A plus court terme, « l’intérêt général » exige également la satisfaction des besoins présents du plus grand nombre, plus particulièrement en matière de santé, de logement, de sécurité sociale et de droit à l’éducation.

Cela suppose de pouvoir y consacrer les moyens financiers nécessaires (dans cette perspective, taxer davantage les grosses fortunes est une mesure de fiscalité redistributive d’intérêt général) et aussi d’imposer certaines interdictions fermes (comme celle de fumer dans les lieux publics ou d’exploiter du travail au noir).

Sous ses aspects séduisants pour tout esprit quelque peu rebelle, le slogan bien connu de mai 68 « il est interdit d’interdire » est dangereux ; car il fait perdre le sens de l’intérêt collectif.

Mais faut-il pour autant approuver qu’un pouvoir communal à court de moyens financiers soit prêt à accepter sur son territoire un projet fiscalement intéressant mais susceptible de générer des nuisances environnementales ?

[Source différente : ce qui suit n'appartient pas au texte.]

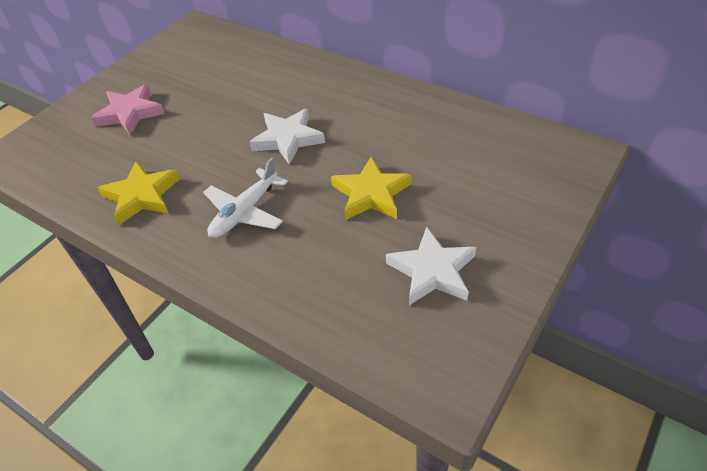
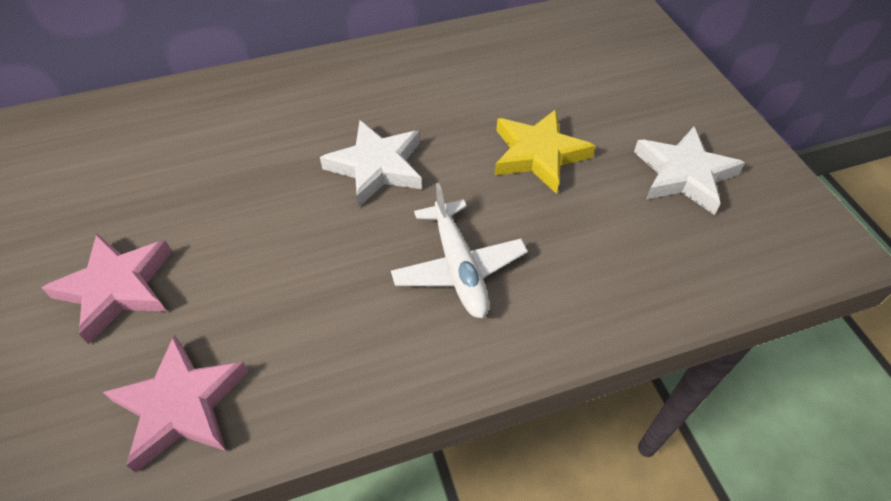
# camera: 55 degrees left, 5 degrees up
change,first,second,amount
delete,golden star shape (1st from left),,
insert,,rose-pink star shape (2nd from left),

Chacun comprendra qu’assumer de telles responsabilités politiques n’est pas chose aisée. Car la défense des intérêts particuliers est présente à tous les niveaux (local, régional, fédéral et européen) et elle table sur le fait que les décideurs politiques sont très sensibles au lobbying (électoralisme oblige !).

Dans les départements de l’Urbanisme et de l’Environnement que j’ai eu à gérer, il est fréquemment fait appel à la notion d’intérêt général. La question se pose alors de savoir si celui qui s’y réfère (élu ou fonctionnaire des administrations) a toujours le recul et l’objectivité nécessaires pour arbitrer valablement.

Un éditorial récent de la « Lettre aux habitants » (le périodique édité par l’ACQU, association uccloise de comités de quartier) porte sur cette question.

Le texte insiste sur le fait que, dans une démocratie,

« les élus n’ont pas le monopole de la vision de l’intérêt général ».

Cette affirmation m’inspire le commentaire suivant :

Je puis souscrire assez largement à cette idée. En ajoutant même que certains élus (heureusement peu nombreux) abusent de leur mandat au service de leurs intérêts particuliers alors que la grande majorité des fonctionnaires de l’administration publique s’efforce par contre, de bonne foi, de servir au mieux l’intérêt commun ; sans bien sûr détenir le monopole de la vérité en la matière ; mais, au moins, les décisions qu’ils proposent au pouvoir exécutif de prendre ne sont pas infléchies par la défense de leurs intérêts particuliers. Certaines actions citoyennes peuvent aussi, bien sûr, poursuivre le même objectif désintéressé (particulièrement celles menées par des associations environnementales).

La conclusion de cet éditorial me laisse toutefois perplexe :

un recours d’habitant(s) contre une décision émanant d’un pouvoir public

« est justifié s’il est mû par la recherche de l’intérêt général ».

Or tout le problème est, justement, la difficulté de faire la part des choses dans les motivations des citoyens contestataires requérants ! Et il s’aggrave du fait que tout l’art du bon lobbyiste consiste, de nos jours, à masquer la défense d’intérêts particuliers sous le couvert d’un objectif d’intérêt général !

Entre personnes de bonne foi, le débat doit demeurer ouvert.

Car la définition de ce qui relève de l’intérêt général, comme le choix des priorités,

sont inévitablement marqués par des présupposés d’ordre idéologique.